Pick up the WormGPT article after its last line and keep writing it.

*** Opening of Supplied text ***

WormGPT, an "ethics-free" text generator.
By Tim Nodar, CyberWire senior staff writer.
Jul 17, 2023

Recent generative AI has built-in checks against malicious use, but the tools built on older, open-source foundations are freely adaptable to criminal purposes.

WormGPT, an "ethics-free" text generator.

Researchers at SlashNext describe a generative AI cybercrime tool called “WormGPT,” which is being advertised on underground forums as “a blackhat alternative to GPT models, designed specifically for malicious activities.” The tool can generate output that legitimate AI models try to prevent, such as malware code or phishing templates. 

Generating convincing text for social engineering.

SlashNext asked WormGPT to write an email “intended to pressure an unsuspecting account manager into paying a fraudulent invoice.” The researchers state, “The results were unsettling. WormGPT produced an email that was not only remarkably persuasive but also strategically cunning, showcasing its potential for sophisticated phishing and BEC attacks. In summary, it’s similar to ChatGPT but has no ethical boundaries or limitations. This experiment underscores the significant threat posed by generative AI technologies like WormGPT, even in the hands of novice cybercriminals.”

A criminal tool built on open-source models that predate built-in checks.

*** Close of Supplied text ***
*** Opening of Entries shown ***

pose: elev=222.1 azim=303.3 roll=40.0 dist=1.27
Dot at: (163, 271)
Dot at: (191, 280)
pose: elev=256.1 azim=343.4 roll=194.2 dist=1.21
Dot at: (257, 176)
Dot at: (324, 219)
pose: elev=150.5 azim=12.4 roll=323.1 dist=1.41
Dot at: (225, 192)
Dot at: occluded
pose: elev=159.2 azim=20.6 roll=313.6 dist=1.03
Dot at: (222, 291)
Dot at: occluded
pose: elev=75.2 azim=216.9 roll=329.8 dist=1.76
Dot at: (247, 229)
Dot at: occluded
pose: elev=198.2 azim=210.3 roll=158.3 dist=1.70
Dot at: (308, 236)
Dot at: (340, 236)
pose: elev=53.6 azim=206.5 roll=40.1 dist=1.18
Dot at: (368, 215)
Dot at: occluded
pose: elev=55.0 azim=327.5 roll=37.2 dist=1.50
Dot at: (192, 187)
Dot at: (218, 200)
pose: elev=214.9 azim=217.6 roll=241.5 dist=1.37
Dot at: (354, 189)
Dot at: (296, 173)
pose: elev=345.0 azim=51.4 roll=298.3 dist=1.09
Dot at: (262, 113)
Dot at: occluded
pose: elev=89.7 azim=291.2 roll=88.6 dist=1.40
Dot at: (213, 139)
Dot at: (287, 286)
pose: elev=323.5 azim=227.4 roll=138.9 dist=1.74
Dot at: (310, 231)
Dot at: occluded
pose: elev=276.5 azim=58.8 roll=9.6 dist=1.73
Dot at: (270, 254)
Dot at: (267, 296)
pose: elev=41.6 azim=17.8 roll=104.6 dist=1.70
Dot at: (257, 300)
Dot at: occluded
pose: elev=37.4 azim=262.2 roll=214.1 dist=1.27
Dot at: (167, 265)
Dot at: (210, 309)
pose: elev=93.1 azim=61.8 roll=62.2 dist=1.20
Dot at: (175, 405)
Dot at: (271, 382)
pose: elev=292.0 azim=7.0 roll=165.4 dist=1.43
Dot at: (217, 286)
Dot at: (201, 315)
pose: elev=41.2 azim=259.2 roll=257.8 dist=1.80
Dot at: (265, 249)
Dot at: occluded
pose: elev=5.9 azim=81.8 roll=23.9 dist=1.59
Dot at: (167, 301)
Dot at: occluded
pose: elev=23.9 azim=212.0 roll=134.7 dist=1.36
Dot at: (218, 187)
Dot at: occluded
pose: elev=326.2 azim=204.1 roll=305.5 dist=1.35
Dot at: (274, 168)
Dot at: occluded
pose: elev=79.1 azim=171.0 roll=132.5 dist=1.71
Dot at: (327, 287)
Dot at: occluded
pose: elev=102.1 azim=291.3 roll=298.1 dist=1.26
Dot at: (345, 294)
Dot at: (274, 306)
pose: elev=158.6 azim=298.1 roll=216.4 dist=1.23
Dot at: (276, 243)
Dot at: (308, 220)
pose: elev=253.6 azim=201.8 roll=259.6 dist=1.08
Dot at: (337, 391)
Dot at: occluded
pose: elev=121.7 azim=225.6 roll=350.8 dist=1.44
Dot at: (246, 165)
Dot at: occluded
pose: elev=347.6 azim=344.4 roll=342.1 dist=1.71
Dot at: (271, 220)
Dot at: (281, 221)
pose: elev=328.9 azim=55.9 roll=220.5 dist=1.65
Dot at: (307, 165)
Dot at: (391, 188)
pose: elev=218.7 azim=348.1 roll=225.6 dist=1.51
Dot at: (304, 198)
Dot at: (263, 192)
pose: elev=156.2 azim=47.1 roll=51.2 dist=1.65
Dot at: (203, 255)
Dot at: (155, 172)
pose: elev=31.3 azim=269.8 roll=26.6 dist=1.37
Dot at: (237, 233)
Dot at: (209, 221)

*** Close of Entries shown ***

Exercise response:
Dan Shiebler, Head of Machine Learning at Abnormal Security, commented that legitimate generative AI tools have built-in checks against this kind of criminal use. “The most common Generative AI tools like ChatGPT, Google Bard, and Claude have explicit checks built in to prevent abuse and malicious use by threat actors," Shiebler wrote. "These checks cannot be avoided," he added, "because the tools work by sending users’ prompts to OpenAI (for ChatGPT), Google (for Bard) and Anthropic (for Claude), who then run the prompts through a series of checks in their models, before sending the output back to the user. Attackers can trick these checks, but it’s fairly difficult to do. Tools like WormGPT, on the other hand, use open source models like LLAMA and GPTJ. Users run these models by downloading them to their own computers, which allows them to remove the check process entirely – they don’t need to be particularly savvy or do any work to trick the checks, like they would with a tool like ChatGPT. This means there are no limits on the kind of content it could produce.GPTJ, which is what WormGPT is built on, has been around since 2021, so cybercriminals have likely already been using it for years.”